## Instructions
**a)** Set down the part of the Faust thread from "You probably know" to "more realistic sound.", word for word.
**b)** Answer these questions from the Faust thread:
(i) In which sample library did Vincent Pompe try to get a realistic full-orchestra sound?
(ii) Which instruments does Frederick Russ call the hardest to program well?
(iii) What does Frederick Russ say there is too much of?

## Source extract
>> Begin

# Faust



## Vincent Pompe (Sep 28, 2004)

Hi

I ried to get a realistic sound with a full orchestra in EWQL SO Silver, please tell me what you think!

http://www.epos-imaginaire.com/musicfiles/Faust_theme.mp3

Thanks,

Vincent


----------



## Frederick Russ (Sep 28, 2004)

Hey Vincent,

From a writing standpoint, I really liked the composition a lot. It has potential and shows me that you have good writing chops.

You probably know what I'm going to say next. In my opinion strings are the hardest thing to program well. First, which patch did you use? The reason I ask because it has almost an accordian sound to it - too much vibrato. If I could suggest, try different patches to get a more realistic sound.

>> End

## Data entries
>> Begin

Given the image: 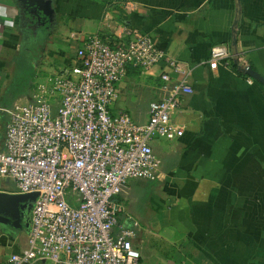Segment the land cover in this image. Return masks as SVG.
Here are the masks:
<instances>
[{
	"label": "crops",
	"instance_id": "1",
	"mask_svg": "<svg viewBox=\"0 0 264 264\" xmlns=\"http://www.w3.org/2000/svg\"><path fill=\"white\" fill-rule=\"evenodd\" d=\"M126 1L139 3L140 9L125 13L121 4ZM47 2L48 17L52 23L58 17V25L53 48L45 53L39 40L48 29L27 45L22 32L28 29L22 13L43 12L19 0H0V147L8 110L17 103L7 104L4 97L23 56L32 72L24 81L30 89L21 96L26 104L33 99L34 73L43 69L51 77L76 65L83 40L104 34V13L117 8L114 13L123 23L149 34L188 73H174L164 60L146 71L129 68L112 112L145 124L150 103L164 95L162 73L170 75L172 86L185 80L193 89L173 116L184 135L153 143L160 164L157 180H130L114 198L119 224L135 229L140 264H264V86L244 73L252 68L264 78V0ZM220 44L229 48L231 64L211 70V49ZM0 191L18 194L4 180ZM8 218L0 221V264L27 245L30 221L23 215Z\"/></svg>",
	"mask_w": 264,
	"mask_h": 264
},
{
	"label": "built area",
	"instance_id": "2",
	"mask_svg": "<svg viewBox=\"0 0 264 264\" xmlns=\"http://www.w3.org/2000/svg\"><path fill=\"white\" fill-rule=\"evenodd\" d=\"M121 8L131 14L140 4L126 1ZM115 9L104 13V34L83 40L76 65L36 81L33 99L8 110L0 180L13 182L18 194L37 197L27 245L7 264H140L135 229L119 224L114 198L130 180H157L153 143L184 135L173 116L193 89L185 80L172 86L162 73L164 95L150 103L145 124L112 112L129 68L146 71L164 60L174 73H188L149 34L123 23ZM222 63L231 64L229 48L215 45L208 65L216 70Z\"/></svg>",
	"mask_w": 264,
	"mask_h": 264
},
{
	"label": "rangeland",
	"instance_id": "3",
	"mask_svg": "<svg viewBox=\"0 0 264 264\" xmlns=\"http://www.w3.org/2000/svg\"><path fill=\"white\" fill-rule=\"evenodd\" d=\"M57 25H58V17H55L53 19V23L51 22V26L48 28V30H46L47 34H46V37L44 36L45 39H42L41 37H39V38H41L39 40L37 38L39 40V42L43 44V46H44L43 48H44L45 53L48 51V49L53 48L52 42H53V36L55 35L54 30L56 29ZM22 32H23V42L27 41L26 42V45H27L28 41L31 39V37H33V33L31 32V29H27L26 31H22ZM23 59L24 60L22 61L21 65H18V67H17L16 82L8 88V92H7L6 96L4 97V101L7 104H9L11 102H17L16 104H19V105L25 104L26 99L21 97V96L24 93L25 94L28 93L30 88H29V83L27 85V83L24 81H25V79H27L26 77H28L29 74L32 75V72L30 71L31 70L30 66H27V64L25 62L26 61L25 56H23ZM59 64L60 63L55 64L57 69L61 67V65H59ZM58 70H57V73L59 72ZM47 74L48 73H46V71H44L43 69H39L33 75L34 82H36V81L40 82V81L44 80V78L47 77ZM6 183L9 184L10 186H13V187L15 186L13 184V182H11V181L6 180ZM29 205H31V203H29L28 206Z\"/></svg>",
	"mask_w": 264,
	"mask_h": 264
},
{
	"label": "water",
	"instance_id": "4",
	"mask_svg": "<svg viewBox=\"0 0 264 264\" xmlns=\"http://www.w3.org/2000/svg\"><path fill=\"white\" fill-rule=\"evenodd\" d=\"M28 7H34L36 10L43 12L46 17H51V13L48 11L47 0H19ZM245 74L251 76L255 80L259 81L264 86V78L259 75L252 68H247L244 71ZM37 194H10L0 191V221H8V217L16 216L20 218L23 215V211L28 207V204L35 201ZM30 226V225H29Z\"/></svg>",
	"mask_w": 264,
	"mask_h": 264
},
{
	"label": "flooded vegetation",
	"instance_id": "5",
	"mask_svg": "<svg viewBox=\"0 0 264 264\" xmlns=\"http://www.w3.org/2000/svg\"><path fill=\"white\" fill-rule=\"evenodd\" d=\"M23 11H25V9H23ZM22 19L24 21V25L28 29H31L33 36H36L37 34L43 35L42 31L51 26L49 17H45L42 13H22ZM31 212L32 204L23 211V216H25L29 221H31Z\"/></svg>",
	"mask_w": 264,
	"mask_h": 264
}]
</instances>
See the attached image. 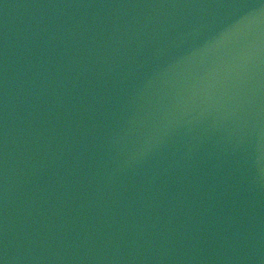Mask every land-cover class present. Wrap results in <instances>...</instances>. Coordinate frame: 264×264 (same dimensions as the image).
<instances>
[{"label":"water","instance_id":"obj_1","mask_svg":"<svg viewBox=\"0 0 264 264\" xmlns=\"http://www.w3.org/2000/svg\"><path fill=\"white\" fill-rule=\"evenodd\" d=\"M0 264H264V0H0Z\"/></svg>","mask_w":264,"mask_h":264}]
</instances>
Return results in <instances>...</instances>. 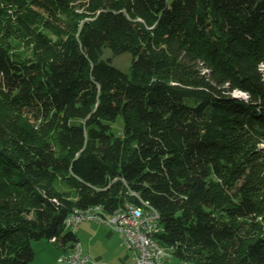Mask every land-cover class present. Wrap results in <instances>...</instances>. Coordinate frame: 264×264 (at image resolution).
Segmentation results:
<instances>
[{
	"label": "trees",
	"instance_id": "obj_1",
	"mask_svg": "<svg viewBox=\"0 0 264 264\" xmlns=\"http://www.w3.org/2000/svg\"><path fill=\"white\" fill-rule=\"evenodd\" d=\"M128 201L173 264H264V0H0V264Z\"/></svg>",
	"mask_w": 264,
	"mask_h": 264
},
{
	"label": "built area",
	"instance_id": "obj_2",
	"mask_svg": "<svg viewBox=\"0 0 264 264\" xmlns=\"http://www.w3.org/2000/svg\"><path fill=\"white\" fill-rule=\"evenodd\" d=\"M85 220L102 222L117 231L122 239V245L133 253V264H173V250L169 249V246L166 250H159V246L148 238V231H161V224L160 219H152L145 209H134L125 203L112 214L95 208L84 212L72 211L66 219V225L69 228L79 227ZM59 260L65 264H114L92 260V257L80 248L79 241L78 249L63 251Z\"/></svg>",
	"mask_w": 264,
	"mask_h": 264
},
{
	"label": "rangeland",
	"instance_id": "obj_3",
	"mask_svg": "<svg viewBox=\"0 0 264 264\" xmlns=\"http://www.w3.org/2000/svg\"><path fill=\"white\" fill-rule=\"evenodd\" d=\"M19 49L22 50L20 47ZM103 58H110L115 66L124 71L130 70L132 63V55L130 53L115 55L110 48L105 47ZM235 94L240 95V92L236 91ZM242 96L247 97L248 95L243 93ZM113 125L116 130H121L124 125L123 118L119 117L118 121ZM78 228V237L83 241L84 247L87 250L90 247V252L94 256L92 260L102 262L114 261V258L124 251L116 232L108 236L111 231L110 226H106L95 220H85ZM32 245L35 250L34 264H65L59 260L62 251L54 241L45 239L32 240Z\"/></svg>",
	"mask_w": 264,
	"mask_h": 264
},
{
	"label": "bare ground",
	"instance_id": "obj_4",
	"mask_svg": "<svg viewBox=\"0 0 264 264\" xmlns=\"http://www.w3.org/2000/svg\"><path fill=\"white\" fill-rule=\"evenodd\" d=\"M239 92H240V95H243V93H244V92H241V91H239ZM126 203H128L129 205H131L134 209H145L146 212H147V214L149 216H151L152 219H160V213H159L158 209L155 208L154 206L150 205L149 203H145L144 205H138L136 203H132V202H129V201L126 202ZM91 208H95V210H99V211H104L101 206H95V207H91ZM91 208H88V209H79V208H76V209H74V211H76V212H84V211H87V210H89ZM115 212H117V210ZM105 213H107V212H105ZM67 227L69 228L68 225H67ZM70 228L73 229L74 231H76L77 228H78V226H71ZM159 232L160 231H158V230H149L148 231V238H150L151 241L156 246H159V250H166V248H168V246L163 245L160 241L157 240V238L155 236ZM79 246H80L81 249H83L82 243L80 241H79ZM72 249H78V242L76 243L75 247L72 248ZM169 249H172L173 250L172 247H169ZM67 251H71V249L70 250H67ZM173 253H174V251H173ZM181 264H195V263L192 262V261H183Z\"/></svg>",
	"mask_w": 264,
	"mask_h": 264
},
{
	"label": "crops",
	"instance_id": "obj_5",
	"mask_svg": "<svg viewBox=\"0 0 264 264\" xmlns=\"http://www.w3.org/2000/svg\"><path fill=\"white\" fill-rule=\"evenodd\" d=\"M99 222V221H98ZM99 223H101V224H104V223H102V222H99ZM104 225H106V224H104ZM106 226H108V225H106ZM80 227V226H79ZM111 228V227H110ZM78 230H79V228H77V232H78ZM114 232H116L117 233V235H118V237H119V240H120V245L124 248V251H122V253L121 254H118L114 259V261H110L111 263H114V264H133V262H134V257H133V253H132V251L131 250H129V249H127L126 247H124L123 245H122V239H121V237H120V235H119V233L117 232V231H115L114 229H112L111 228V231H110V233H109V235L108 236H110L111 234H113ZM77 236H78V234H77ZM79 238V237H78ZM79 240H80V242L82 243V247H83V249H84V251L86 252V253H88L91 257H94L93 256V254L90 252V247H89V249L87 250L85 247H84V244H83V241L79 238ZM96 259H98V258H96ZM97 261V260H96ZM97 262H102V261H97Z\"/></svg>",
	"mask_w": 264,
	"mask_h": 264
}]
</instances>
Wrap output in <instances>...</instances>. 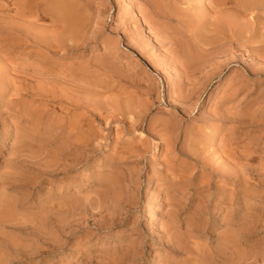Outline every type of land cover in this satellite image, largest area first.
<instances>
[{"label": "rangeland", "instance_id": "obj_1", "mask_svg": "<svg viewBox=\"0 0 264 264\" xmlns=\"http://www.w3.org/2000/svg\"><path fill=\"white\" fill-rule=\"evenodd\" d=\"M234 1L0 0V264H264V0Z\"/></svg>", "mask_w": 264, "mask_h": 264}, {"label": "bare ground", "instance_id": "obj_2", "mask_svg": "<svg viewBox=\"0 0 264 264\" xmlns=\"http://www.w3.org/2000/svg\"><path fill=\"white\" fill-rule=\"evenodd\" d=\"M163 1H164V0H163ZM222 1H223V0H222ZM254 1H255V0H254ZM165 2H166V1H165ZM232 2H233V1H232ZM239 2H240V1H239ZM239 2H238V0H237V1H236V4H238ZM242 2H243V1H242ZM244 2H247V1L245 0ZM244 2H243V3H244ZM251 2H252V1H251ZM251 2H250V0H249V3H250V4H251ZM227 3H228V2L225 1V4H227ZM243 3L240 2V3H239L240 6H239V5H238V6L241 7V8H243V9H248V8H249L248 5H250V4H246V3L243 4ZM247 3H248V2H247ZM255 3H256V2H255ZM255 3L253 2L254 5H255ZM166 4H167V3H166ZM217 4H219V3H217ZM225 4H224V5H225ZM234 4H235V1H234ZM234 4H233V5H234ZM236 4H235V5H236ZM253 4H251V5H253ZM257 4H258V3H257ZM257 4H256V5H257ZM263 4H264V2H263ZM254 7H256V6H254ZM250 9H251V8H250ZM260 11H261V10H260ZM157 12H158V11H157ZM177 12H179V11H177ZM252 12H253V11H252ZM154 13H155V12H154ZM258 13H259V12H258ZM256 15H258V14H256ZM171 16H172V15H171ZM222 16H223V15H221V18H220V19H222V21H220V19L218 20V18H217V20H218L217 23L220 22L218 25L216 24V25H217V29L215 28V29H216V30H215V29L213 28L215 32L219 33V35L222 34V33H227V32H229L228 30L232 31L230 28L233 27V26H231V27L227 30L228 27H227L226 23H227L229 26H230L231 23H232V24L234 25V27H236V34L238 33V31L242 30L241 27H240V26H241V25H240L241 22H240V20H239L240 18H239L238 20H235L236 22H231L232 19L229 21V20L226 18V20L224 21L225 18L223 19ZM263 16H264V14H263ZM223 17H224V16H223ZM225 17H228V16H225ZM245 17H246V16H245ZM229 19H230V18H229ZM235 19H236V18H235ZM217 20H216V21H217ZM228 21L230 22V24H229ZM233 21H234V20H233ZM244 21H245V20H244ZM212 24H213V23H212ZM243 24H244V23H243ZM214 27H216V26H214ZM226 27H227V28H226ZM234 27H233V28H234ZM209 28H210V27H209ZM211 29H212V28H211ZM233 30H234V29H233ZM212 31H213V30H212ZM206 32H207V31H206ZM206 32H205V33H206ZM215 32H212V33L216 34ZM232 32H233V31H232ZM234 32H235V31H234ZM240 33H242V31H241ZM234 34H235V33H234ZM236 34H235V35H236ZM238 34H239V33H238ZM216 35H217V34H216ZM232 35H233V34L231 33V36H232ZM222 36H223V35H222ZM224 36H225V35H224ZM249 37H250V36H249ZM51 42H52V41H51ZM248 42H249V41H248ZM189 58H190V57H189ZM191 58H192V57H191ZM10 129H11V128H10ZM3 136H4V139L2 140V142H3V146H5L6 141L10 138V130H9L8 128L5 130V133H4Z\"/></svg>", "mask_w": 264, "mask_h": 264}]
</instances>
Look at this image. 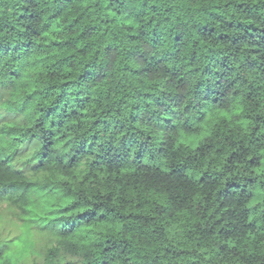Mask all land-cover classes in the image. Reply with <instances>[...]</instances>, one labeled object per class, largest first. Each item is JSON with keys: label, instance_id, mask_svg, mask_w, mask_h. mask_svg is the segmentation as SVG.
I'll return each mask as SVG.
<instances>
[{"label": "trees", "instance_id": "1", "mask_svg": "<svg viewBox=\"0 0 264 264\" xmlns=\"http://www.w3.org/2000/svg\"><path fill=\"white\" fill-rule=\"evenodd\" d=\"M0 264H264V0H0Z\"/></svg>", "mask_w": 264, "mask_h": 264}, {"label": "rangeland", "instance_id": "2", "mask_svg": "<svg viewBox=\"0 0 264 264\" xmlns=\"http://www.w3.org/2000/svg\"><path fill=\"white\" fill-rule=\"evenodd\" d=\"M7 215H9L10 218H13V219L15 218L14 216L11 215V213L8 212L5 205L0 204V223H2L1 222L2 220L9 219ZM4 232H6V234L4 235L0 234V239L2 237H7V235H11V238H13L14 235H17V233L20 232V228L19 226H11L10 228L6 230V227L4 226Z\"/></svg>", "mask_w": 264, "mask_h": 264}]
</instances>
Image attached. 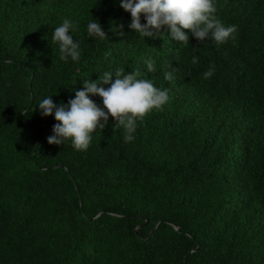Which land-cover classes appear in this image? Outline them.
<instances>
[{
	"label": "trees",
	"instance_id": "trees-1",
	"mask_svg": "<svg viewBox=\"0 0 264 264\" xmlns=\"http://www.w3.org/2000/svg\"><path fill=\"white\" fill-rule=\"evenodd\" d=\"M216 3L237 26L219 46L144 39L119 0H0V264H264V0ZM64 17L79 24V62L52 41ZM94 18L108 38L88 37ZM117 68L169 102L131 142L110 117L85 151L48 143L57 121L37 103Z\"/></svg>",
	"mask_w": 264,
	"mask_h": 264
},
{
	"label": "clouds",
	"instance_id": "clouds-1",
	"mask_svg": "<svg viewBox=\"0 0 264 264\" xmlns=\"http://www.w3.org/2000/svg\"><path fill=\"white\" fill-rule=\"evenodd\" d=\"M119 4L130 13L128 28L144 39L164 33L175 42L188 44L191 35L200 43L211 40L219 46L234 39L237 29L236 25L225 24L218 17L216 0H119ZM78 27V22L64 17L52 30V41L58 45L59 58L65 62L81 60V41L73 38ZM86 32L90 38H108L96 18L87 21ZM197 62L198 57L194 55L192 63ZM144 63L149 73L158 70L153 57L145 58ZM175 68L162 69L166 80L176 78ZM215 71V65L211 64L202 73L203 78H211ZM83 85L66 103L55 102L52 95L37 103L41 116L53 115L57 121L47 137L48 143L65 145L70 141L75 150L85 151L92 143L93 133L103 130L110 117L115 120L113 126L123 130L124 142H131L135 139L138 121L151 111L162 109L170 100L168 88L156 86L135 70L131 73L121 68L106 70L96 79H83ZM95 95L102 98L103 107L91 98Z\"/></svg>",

>> End

## Completed exercise
**a)**
You probably know what I'm going to say next. In my opinion strings are the hardest thing to program well. First, which patch did you use? The reason I ask because it has almost an accordian sound to it - too much vibrato. If I could suggest, try different patches to get a more realistic sound.

**b)**
(i) EWQL SO Silver
(ii) Strings
(iii) Vibrato